Selon notre chroniqueur, ce qui divise « la gauche » serait son irrépressible désir de « faire mieux » au lieu de se contenter du « bien », le premier étant comme chacun sait, l’ennemi du second. Or, à « guetter la “ compromission ” » de ses représentant, lorsqu’ils sont au pouvoir ou candidatent pour y accéder, « en chaque compromis qu’implique forcément l’art de gouverner », l’électorat de gauche les pousserait à surenchérir et rivaliser dans la recherche de « ce qu’il faudrait faire plutôt que de faire en fonction du contexte et de ce que le peuple peut et veut ». D’où une « multiplication des mieux » dans les programmes, avec pour double effet de « promettre plus qu’on ne tiendra » et un éparpillement des votes au profit de la droite. Ce qui expliquerait que « la gauche sentant venir la défaite sans idéal » en soit réduite à ressortir une fois de plus « ses versions anciennes du mieux, autrement dit tous les conservatismes de gauche ». On aura compris que pour J-P « Domecq » comme pour ses pareils ce conservatisme rime avec socialisme ou communisme.
Passons sur le sort piteux réservé dans notre « démocratie » au pouvoir et au vouloir dudit « peuple » que notre analyste semble distinguer de l’électorat de gauche comme s’il souhaitait lui aussi, comme Brecht l’avait ironiquement souligné, le « dissoudre » quand il lui arrive de mal voter. Néanmoins, contrairement à ce que pouvait laisser penser la première partie de son propos, J-P « Domecq » ne nie pas la nécessité pour la gauche d’un « grand dessein, New Deal, horizon d’avenir nettement formulé ». Mais à condition de « fédérer les forces et les espoirs autres qu’économiques » au lieu de s’en prendre à Emmanuel Macron « du seul fait qu’il est banquier » comme le font « des militants et les électeurs qui pourtant déposent leurs salaires à la banque », ou aux actionnaires, oubliant que « l’entreprise étant de tous ceux qui y travaillent, l’encourager en tant que bien commun est certainement progressiste ». Dès lors, si « l’audace propositionnelle » est plus que jamais de mise, elle devra se porter ailleurs. Où donc ?

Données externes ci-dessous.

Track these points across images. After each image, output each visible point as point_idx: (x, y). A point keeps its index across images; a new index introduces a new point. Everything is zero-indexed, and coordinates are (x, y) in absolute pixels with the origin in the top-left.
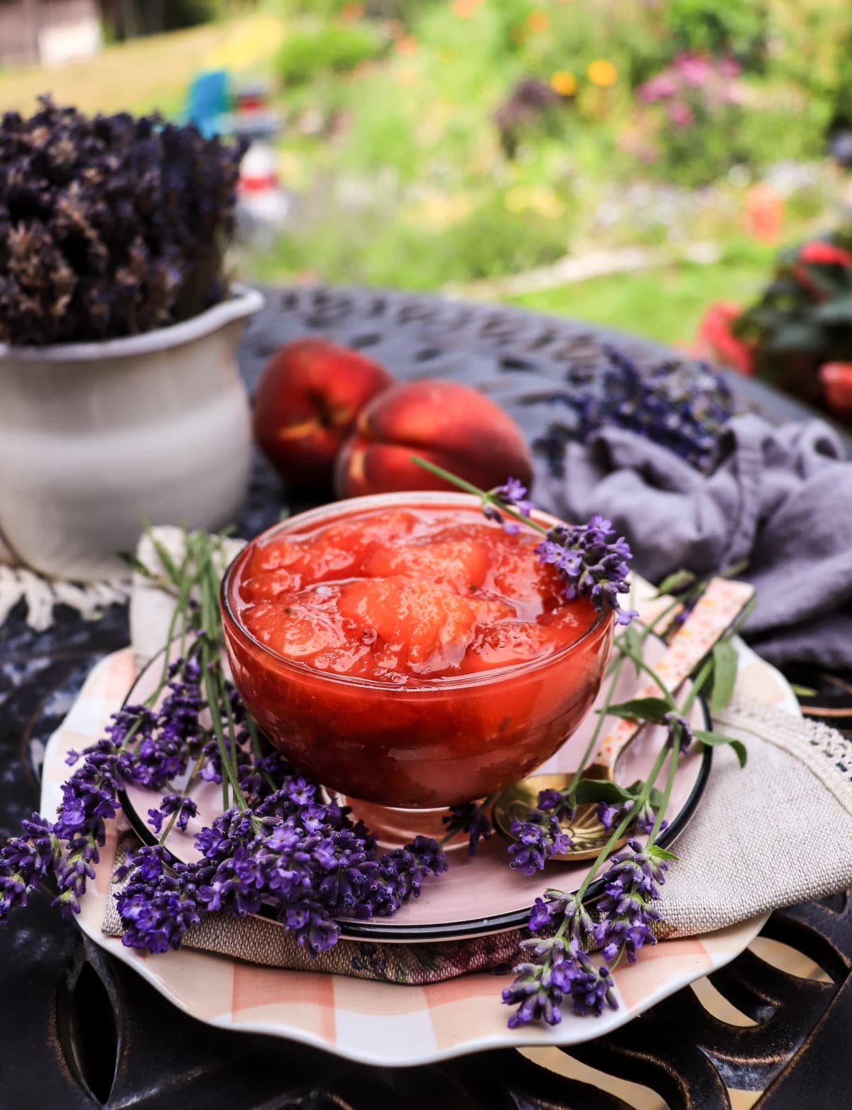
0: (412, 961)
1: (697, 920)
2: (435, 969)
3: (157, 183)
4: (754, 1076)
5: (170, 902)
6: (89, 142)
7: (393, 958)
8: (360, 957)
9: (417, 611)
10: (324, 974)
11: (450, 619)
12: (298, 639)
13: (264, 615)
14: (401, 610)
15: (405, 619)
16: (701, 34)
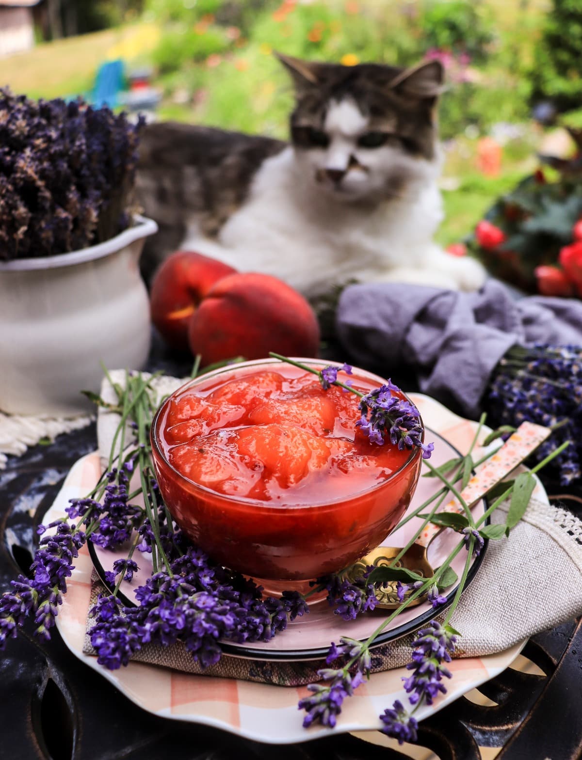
0: (290, 671)
2: (305, 676)
3: (84, 147)
4: (496, 737)
5: (120, 637)
6: (36, 120)
7: (277, 669)
8: (255, 668)
9: (292, 450)
10: (232, 679)
11: (314, 455)
12: (211, 471)
13: (185, 454)
14: (281, 450)
15: (284, 455)
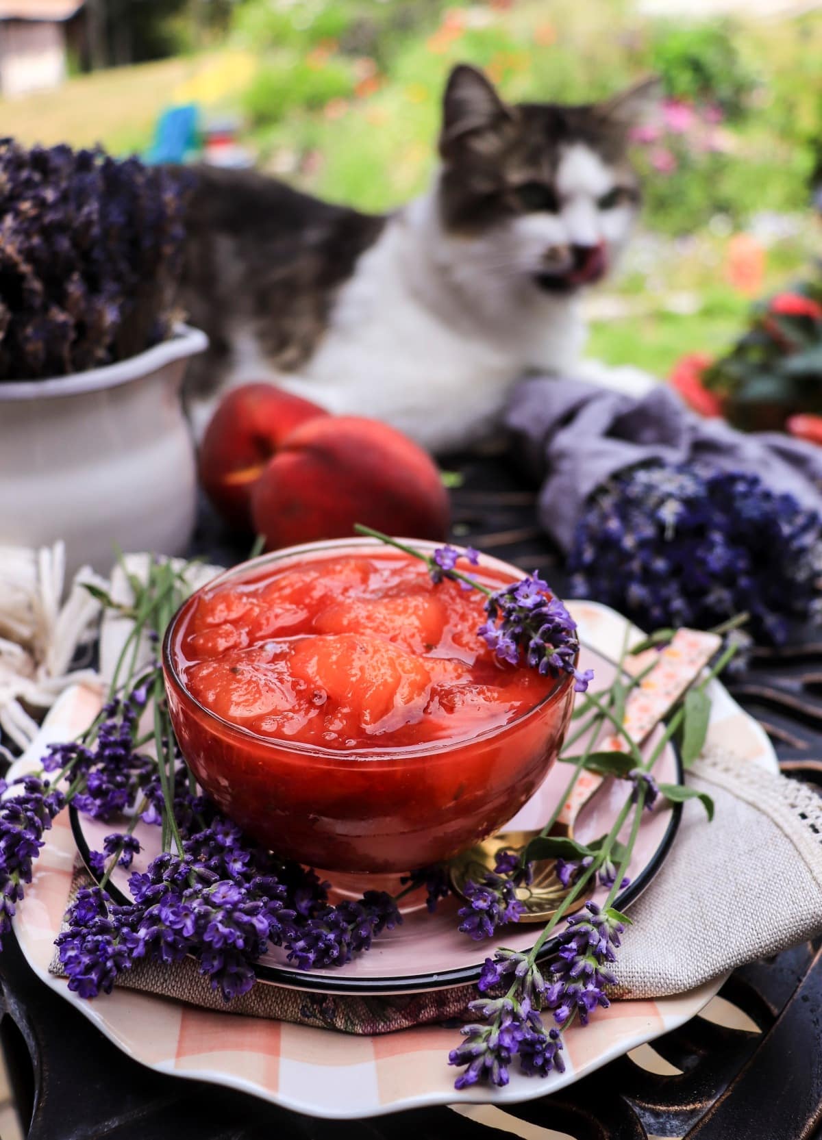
0: (362, 1010)
1: (652, 984)
2: (385, 1020)
3: (95, 217)
4: (675, 1122)
5: (100, 948)
6: (24, 174)
7: (343, 1007)
8: (309, 1005)
9: (370, 674)
10: (274, 1021)
11: (403, 681)
12: (246, 701)
13: (210, 674)
14: (353, 672)
15: (357, 681)
16: (684, 80)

On aura une idée de cette audace avec la première piste fournie par J-P « Domecq », laquelle devrait dissuader à elle seule de s’intéresser aux suivantes. Recommandant impérativement de « n’avoir pas peur des mots de la perspective », c’est, comme il fallait s’y attende, d’abord l’Europe qui lui vient à l’esprit pour aimanter tous les désirs et mobiliser les énergies. Comment ? « En soulignant que c’est une civilisation sociale — preuve en est les migrations qu’elle suscite, comme autrefois le rêve américain ». Peu importe à ce typique spécimen d’une intelligentsia vassalisée que ces migrations soient le fait de populations fuyant la barbarie qui s’est installée dans des pays où non seulement l’État mais aussi la société ont été détruites à la suite des interventions militaires « occidentales ». Et que la France, aux côtés de l’Angleterre et des États-Unis, aient joué un rôle actif dans cette dévastation. J-P « Domecq » nous livre ainsi un échantillon de plus cette intrépidité prospective qui confirme l’état de dégradation avancée atteint par le débat politique dans notre pays.